Hawaii lawmakers are also figuring out how to contend with a U.S. Supreme Court decision that cleared the way for concealed carry in Hawaii. Cory Lum/Civil Beat/2022

“Having an improperly concealed firearm can cause alarm to people in the area and will result in 911 calls, burdening first responder resources,” the department wrote in the preamble to House Bill 119.

Hawaii County passed an ordinance limiting where a firearm can be carried. Honolulu is considering a similar measure. But the Legislature could enact a “sensitive places” bill that would cover the whole state.

“We never really had to worry about sensitive places because there were so few permits given to carry outside the home if you weren’t hunting,” Senate Judiciary Chair Karl Rhoads said.

Six hundred concealed gun permits were pending in Honolulu as of November. Just a few dozen concealed permits were issued on other islands, KHON2 reported.

Senate Bill 121, introduced by Sen. Glenn Wakai, would create statewide limitations on where people can carry concealed weapons. Under the bill, guns would be banned in the following areas:

• Government controlled buildings, excluding firing ranges, dwelling units and areas in buildings being used for gun shows.
• Hospitals, medical facilities, medical offices and medical clinics.
• Churches or religious assemblies.
• Public parks or recreational grounds.
• Child care facilities.
• Schools.
• Shelters, including those for homeless or juveniles.
• Universities.
• Public transportation and transit terminals.
• And “any gathering of individuals to collectively express their constitutional rights to protest or assemble.”

The House is also considering measures to limit where people would be allowed to carry concealed guns, including areas like public schools and public buildings, House Majority Leader Nadine Nakamura said during a recent appearance on “Insights” on PBS Hawaii.

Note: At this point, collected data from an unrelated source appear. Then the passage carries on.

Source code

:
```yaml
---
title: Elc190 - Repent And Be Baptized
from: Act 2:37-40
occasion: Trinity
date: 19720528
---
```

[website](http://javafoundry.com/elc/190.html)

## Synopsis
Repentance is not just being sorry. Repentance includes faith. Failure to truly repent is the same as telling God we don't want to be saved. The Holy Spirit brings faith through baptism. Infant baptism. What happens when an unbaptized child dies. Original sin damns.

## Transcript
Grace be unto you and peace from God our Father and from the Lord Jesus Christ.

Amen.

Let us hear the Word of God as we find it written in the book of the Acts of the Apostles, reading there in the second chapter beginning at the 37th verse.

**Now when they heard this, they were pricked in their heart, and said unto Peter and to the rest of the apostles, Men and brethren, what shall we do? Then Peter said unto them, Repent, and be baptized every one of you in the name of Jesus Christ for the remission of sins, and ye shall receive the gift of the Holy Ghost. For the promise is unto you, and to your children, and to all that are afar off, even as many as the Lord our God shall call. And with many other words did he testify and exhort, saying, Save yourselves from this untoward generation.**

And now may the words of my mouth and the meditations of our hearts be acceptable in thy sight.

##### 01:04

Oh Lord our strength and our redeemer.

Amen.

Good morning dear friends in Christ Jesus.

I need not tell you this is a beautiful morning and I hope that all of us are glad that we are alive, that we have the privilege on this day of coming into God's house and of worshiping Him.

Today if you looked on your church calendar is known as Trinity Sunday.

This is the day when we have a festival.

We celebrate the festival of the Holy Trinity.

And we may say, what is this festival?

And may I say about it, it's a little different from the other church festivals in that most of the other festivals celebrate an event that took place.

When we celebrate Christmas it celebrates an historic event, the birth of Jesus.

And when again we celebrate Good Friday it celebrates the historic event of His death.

Todd Yukutake, director of the Hawaii Firearms Coalition, said that the state should limit firearms in “obvious places,” like courts, government buildings and schools. But he takes issue with broad bans in places like parks and public spaces.

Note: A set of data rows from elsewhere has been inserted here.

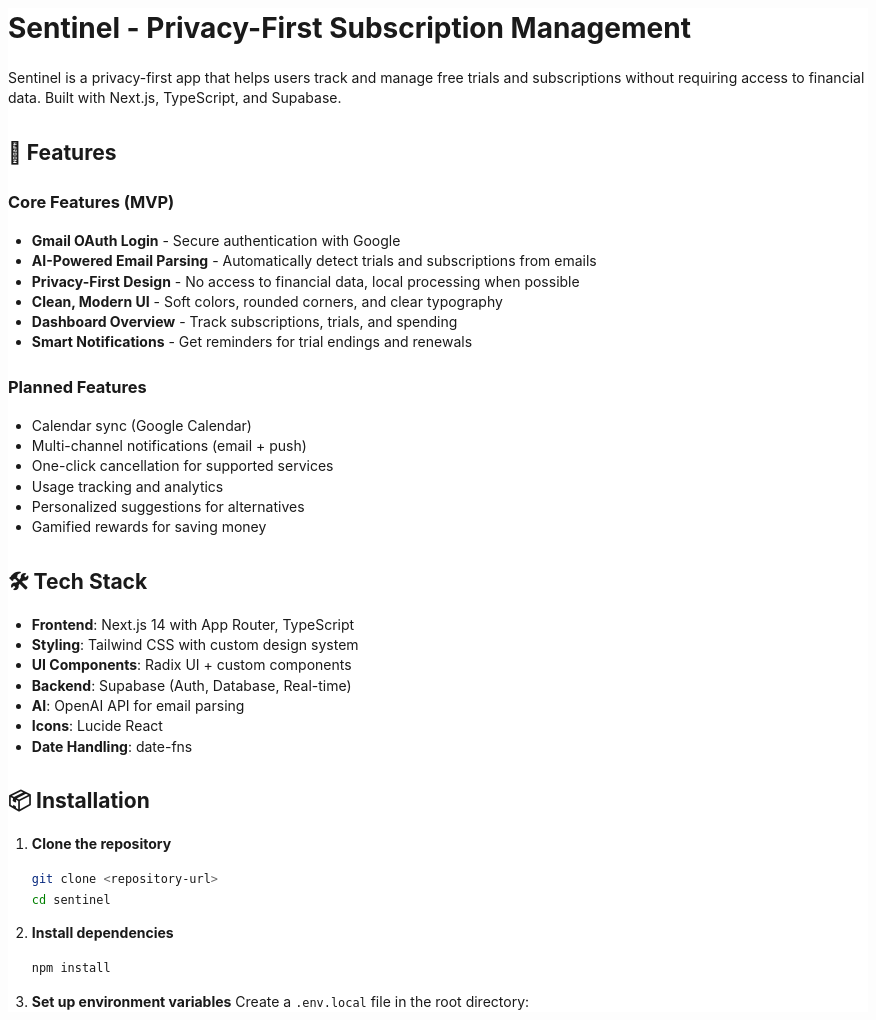 # Sentinel - Privacy-First Subscription Management

Sentinel is a privacy-first app that helps users track and manage free trials and subscriptions without requiring access to financial data. Built with Next.js, TypeScript, and Supabase.

## 🚀 Features

### Core Features (MVP)
- **Gmail OAuth Login** - Secure authentication with Google
- **AI-Powered Email Parsing** - Automatically detect trials and subscriptions from emails
- **Privacy-First Design** - No access to financial data, local processing when possible
- **Clean, Modern UI** - Soft colors, rounded corners, and clear typography
- **Dashboard Overview** - Track subscriptions, trials, and spending
- **Smart Notifications** - Get reminders for trial endings and renewals

### Planned Features
- Calendar sync (Google Calendar)
- Multi-channel notifications (email + push)
- One-click cancellation for supported services
- Usage tracking and analytics
- Personalized suggestions for alternatives
- Gamified rewards for saving money

## 🛠️ Tech Stack

- **Frontend**: Next.js 14 with App Router, TypeScript
- **Styling**: Tailwind CSS with custom design system
- **UI Components**: Radix UI + custom components
- **Backend**: Supabase (Auth, Database, Real-time)
- **AI**: OpenAI API for email parsing
- **Icons**: Lucide React
- **Date Handling**: date-fns

## 📦 Installation

1. **Clone the repository**
   ```bash
   git clone <repository-url>
   cd sentinel
   ```

2. **Install dependencies**
   ```bash
   npm install
   ```

3. **Set up environment variables**
   Create a `.env.local` file in the root directory:
   ```env

   ```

“Our main concern is that legal gun owners go through background checks, need to have a clean criminal record, have mental health checks, no history of substance abuse – but they seem to think we’re the criminals,” he said.

The concept of “sensitive places” where guns can’t be brought is being challenged now in another New York case, Antonyuk v. Bruen.

In November, New York District Judge Glenn Suddaby preliminarily stopped the state of New York from enforcing provisions on sensitive places, including behavioral health centers, places of worship, public parks and zoos, airports, places that serve alcohol, theaters, banquet halls, conference centers, assemblies and protests.

Rhoads, who co-sponsored the statewide sensitive places bill, plans to introduce one of his own that also includes provisions that generally ban guns in private places unless authorized by the property owner. Leaving the decision up to a land owner is something Yukutake also agrees with.

Yukutake said that parents dropping their kids off at school and teachers should be able to carry guns on school campuses.

House Minority Leader Lauren Matsumoto said that if Hawaii is going to create bans on where guns can be carried, those rules should be statewide. But she also questioned how far recent proposals have been going and said more stakeholders need to be brought to the table to determine where, if anyplace, bans make the most sense.

She’s also hoping for a more nuanced dialogue surrounding abortion, which — like guns — has become polarized in recent years.

“I think so often we’re pitted pro-choice, pro-life and there’s so much more too it than that,” Matsumoto said.